**Records for this exercise:**
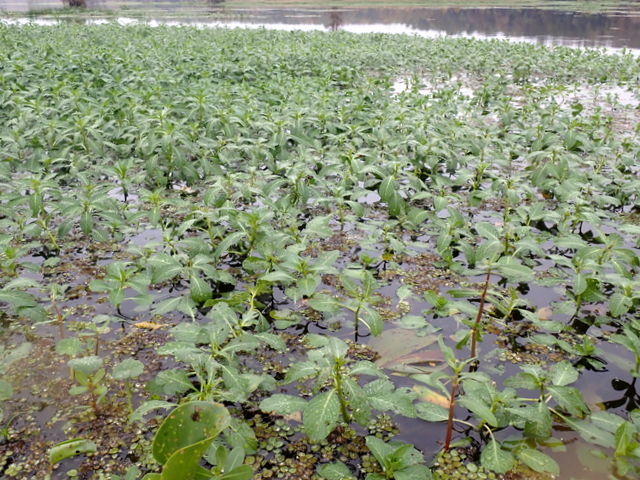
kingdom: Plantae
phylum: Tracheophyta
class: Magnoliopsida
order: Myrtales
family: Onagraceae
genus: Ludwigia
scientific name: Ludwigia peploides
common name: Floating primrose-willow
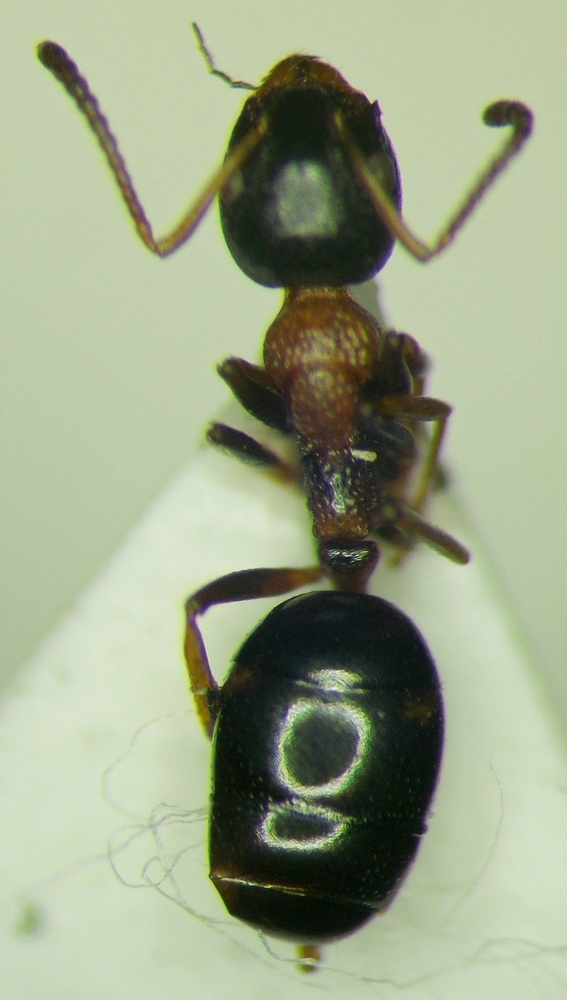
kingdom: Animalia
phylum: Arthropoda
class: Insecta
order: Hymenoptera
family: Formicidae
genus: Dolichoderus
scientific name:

**Work instructions:**
Set out every line of the material as a numbered list, skipping any blank lines and leaving the pictures out.

**Exercise response:**
1. kingdom: Plantae
2. phylum: Tracheophyta
3. class: Magnoliopsida
4. order: Myrtales
5. family: Onagraceae
6. genus: Ludwigia
7. scientific name: Ludwigia peploides
8. common name: Floating primrose-willow
9. kingdom: Animalia
10. phylum: Arthropoda
11. class: Insecta
12. order: Hymenoptera
13. family: Formicidae
14. genus: Dolichoderus
15. scientific name:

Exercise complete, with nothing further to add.